A (not existing) self-homeomorphism of the figure eight knot complement

Question

I was recently looking at the figure eight knot complement $M$, as a once-punctured torus bundle over the surface with monodromy $ A=\begin{pmatrix} 2 & 1 \\ 1 & 1 \end{pmatrix} $ and its sister with monodromy $-A$.

I'm confused about the following: Suppose I take this bundle, with peripheral subgroup: $\lambda$ the boundary of the torus, and $\mu$ the meridian, which is vertical in my bundle picture. Now suppose I twist the top of the bundle in my picture by a full twist of $2\pi$ before gluing. I can't seem to reconcile the following three "facts":

1. Since I didn't actually change the monodromy I clearly get a self-homeomorphism of $M$.
2. This homeomorphism takes $\lambda$ to itself and $\mu$ to $\mu+\lambda$.
3. Such a homeomorphism doesn't exist as any homeomorphism will have to take $\mu$ to $\pm\mu$ by a theorem from ``knots are determined by their complements" by Gordon–Luecke.

So then, which one is wrong? Any help appreciated!

Answer 1

1. It's not so easy to understand "the top of my picture" since there is no picture. In particular, you'd need to describe the alleged self-homeomorphism of $M$ better. So I'll interpret your question as essentially asking if there's a self-homeomorphism of $M$ that extends the Dehn twist you describe. So 1 and 2 seem to be the same question.

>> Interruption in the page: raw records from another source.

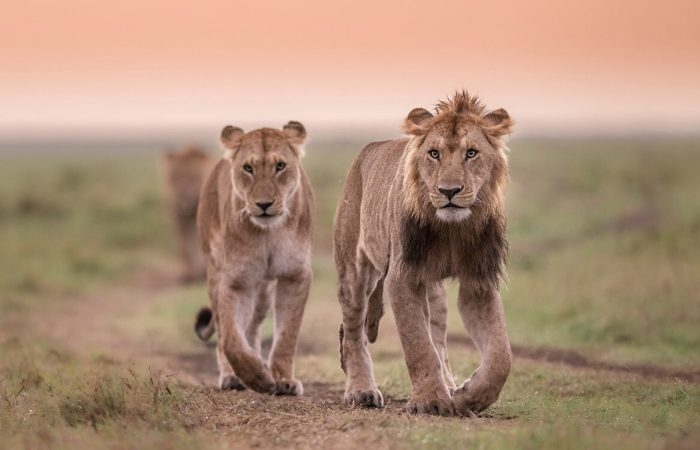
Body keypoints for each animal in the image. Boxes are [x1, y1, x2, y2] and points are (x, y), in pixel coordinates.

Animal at [164, 145, 213, 283]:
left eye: (192, 177)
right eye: (174, 178)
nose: (182, 198)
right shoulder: (181, 219)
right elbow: (185, 247)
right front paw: (189, 274)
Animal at [194, 122, 314, 395]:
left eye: (280, 166)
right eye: (248, 168)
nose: (264, 204)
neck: (269, 233)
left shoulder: (295, 275)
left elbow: (287, 334)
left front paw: (283, 380)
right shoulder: (236, 280)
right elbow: (230, 339)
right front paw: (257, 377)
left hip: (262, 290)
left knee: (252, 326)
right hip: (216, 272)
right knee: (224, 330)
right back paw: (232, 377)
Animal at [334, 91, 514, 416]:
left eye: (471, 153)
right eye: (434, 154)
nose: (449, 191)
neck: (451, 230)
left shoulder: (478, 282)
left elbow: (500, 356)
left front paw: (469, 396)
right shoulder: (403, 276)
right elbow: (418, 343)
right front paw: (430, 400)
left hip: (434, 290)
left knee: (439, 337)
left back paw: (451, 386)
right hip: (353, 270)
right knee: (353, 332)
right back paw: (361, 391)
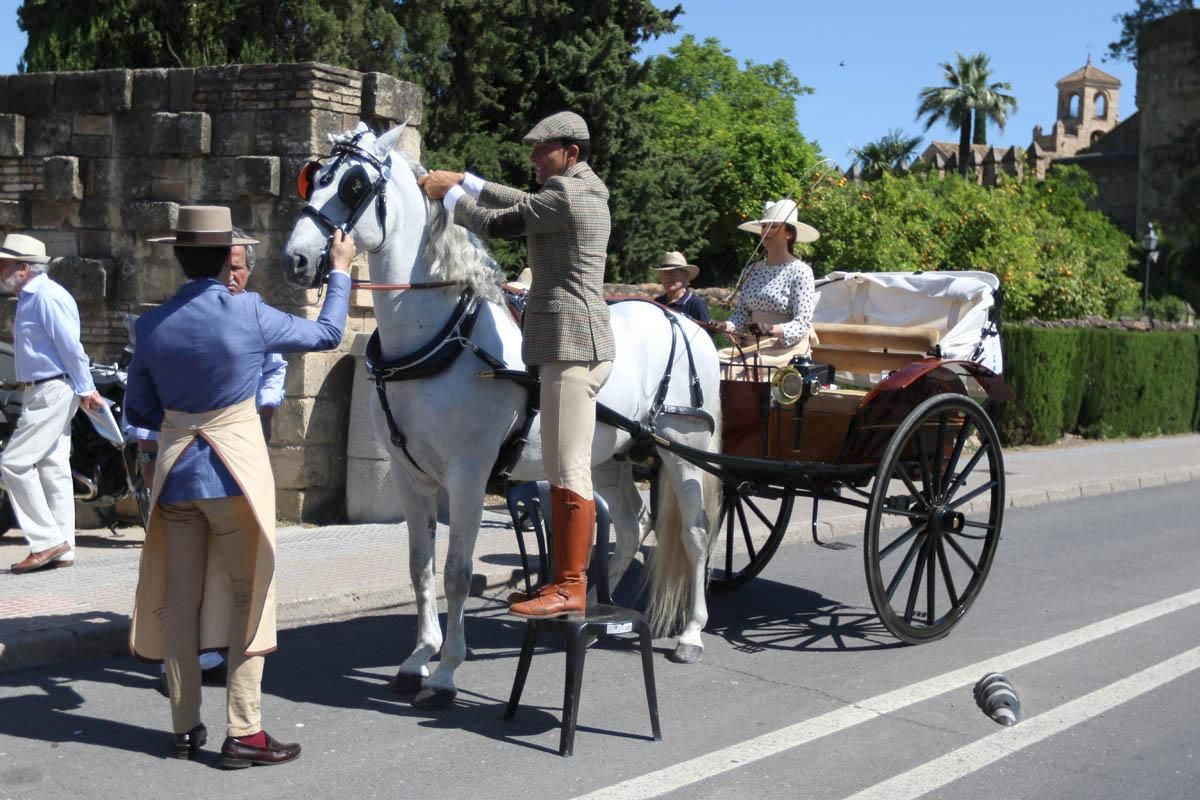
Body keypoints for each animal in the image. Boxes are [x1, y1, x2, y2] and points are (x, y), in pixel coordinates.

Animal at [280, 122, 720, 705]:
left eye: (354, 185)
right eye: (314, 177)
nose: (295, 260)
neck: (445, 336)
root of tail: (682, 321)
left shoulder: (467, 474)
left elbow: (456, 571)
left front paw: (447, 669)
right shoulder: (409, 474)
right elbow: (420, 566)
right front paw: (419, 655)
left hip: (684, 451)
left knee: (695, 533)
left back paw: (691, 632)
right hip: (603, 455)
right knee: (631, 524)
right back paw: (589, 608)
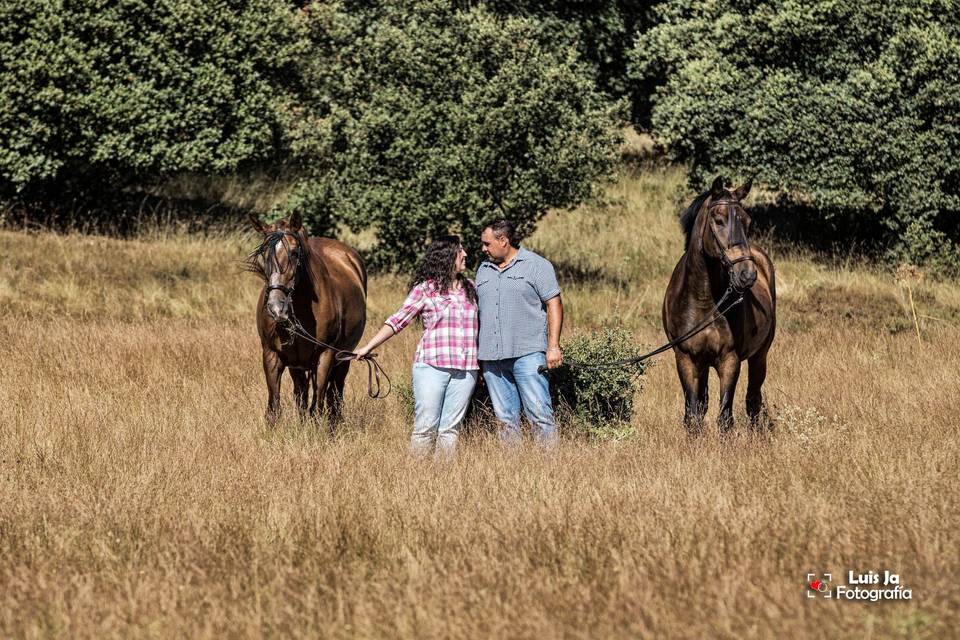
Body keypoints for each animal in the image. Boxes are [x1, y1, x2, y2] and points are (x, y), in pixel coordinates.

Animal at [248, 212, 368, 428]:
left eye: (295, 252)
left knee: (334, 393)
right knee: (302, 394)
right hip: (297, 365)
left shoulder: (325, 355)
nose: (276, 307)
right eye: (264, 255)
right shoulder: (272, 354)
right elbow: (274, 407)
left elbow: (317, 405)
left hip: (343, 357)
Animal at [664, 176, 776, 436]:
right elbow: (693, 413)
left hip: (760, 355)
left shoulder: (729, 359)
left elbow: (725, 416)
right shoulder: (685, 358)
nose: (747, 274)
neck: (703, 301)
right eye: (719, 220)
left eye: (747, 221)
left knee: (753, 399)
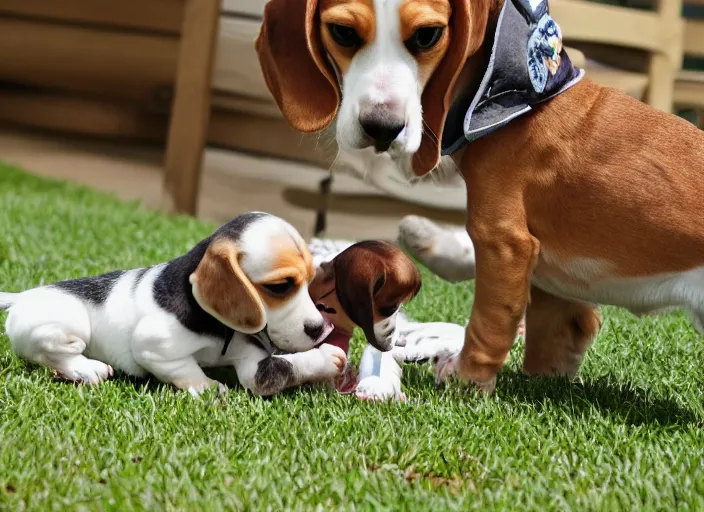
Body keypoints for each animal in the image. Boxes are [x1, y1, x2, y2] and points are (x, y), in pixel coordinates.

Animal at [0, 212, 346, 396]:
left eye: (312, 281)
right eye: (280, 286)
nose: (321, 329)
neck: (218, 327)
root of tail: (23, 295)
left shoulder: (253, 365)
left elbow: (289, 365)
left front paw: (325, 359)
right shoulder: (154, 348)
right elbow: (186, 369)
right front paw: (208, 386)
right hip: (70, 327)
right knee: (52, 354)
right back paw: (86, 368)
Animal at [256, 0, 704, 396]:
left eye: (427, 36)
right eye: (343, 33)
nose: (382, 128)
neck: (526, 103)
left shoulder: (505, 242)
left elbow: (489, 321)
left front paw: (467, 376)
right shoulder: (549, 279)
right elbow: (556, 335)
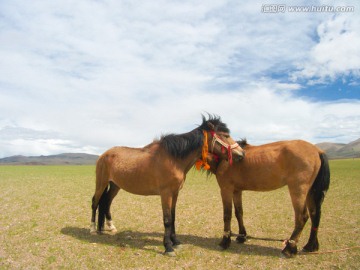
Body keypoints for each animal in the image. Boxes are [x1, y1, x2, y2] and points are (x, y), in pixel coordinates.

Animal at [89, 115, 245, 255]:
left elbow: (173, 216)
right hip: (101, 183)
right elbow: (167, 219)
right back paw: (92, 229)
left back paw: (110, 227)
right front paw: (168, 247)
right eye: (225, 135)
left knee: (107, 202)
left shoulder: (175, 192)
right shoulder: (165, 193)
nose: (241, 154)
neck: (173, 158)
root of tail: (103, 155)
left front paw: (175, 242)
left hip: (115, 185)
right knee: (95, 202)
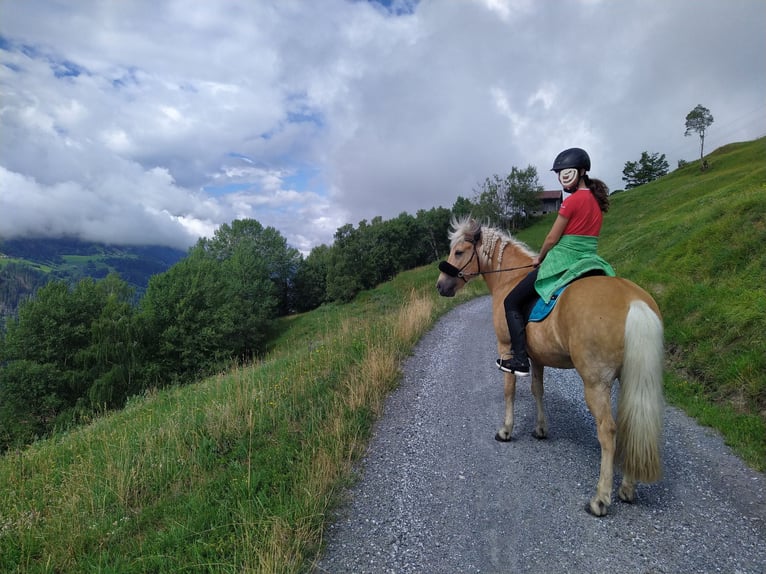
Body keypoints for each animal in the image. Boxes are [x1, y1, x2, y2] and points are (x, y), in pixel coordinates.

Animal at [438, 217, 664, 516]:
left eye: (459, 252)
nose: (441, 286)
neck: (509, 279)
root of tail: (633, 301)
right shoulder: (536, 358)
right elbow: (537, 390)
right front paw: (541, 429)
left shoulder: (506, 347)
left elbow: (509, 390)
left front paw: (506, 430)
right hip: (629, 380)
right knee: (631, 422)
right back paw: (627, 488)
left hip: (595, 383)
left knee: (607, 430)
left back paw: (600, 499)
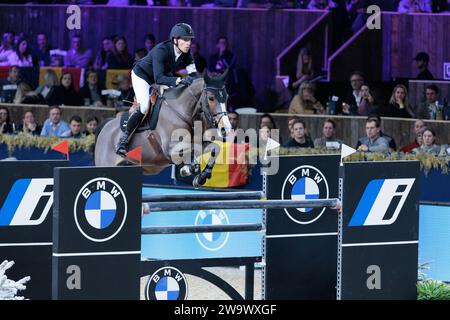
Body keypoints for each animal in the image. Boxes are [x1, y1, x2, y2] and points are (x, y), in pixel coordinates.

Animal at [96, 69, 234, 185]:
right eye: (211, 98)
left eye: (227, 97)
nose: (226, 129)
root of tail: (105, 126)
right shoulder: (170, 149)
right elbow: (195, 149)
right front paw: (189, 168)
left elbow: (215, 148)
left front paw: (201, 176)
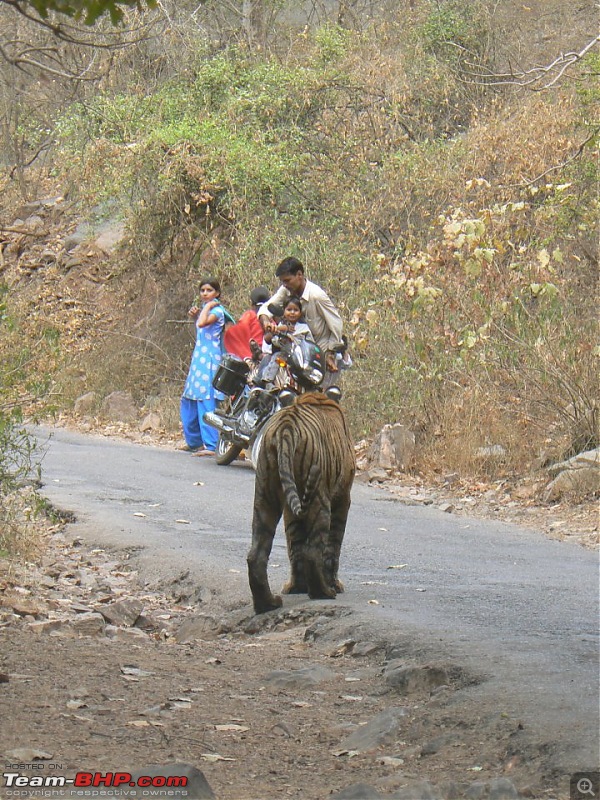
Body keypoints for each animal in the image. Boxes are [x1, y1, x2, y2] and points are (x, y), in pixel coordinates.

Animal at [247, 390, 356, 616]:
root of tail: (286, 426)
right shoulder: (343, 498)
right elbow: (333, 545)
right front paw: (334, 585)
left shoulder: (290, 508)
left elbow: (294, 545)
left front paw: (296, 588)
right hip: (319, 498)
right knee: (314, 550)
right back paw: (323, 592)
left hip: (265, 494)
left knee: (257, 554)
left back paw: (267, 604)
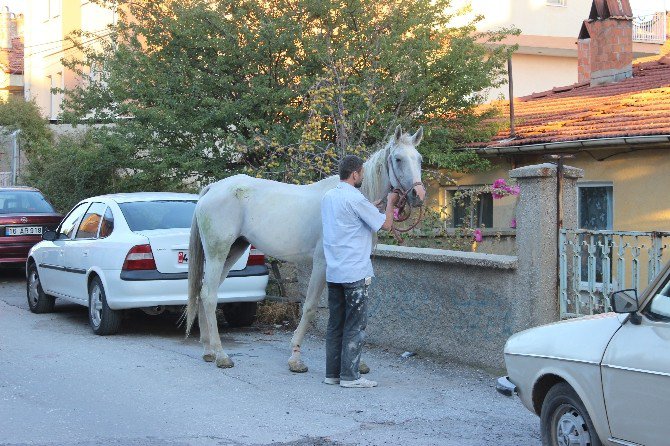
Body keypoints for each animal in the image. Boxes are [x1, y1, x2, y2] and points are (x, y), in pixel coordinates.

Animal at [185, 125, 426, 372]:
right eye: (398, 159)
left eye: (419, 159)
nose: (418, 196)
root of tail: (214, 188)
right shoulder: (321, 263)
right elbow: (310, 307)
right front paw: (295, 357)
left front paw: (357, 363)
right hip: (217, 253)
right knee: (209, 295)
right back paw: (221, 355)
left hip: (233, 251)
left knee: (204, 292)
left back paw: (208, 350)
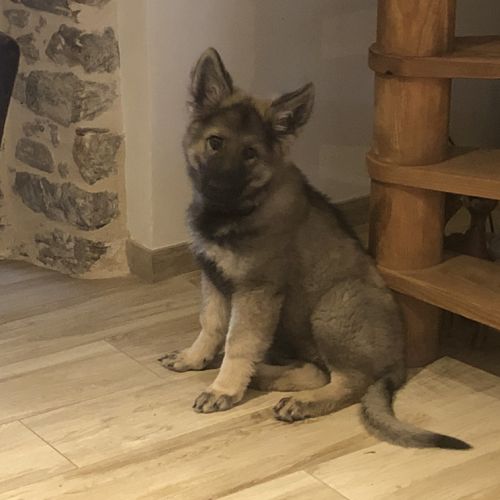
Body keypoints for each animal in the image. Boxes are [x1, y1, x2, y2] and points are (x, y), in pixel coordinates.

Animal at [159, 48, 470, 450]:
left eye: (250, 154)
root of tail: (398, 366)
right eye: (215, 142)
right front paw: (195, 358)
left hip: (331, 306)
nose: (218, 187)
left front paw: (223, 388)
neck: (243, 209)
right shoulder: (213, 278)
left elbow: (239, 341)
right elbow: (211, 324)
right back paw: (264, 376)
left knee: (347, 381)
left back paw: (301, 401)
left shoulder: (256, 291)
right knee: (315, 370)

2. Is incorrect (ie there is no such homeomorphism) because

3. is correct.

On the other hand, appealing to Gordon-Luecke is overkill, in my opinion. The assertion you're using is that only the trivial surgery (remove a neighborhood of the knot and put it right back where you found it) is $S^3$. If a homeomorphism as described in 2 existed then you'd be claiming that $+1$ surgery on the figure 8 knot is $S^3$. Thurston in his famous notes worked out all of the surgeries on the figure 8 knot; none of them is $S^3$ and $+1$ surgery yields a (non-trivial) Seifert fibered space. (Here's a reference: Brittenham, Mark; Wu, Ying-Qing, The classification of exceptional Dehn surgeries on 2-bridge knots. Comm. Anal. Geom. 9 (2001), no. 1, 97–113.) In any event, you could certainly find a representation of its fundamental group in a finite group by searching with GAP or some such program.

Perhaps a more direct route would be to observe that any homeomorphism as in 2 would have infinite order up to isotopy (since its restriction to the boundary has infinite order). But it's a consequence of Mostow rigidity (applied to the figure 8 knot complement) that any self-homeomorphism would have finite order up to isotopy.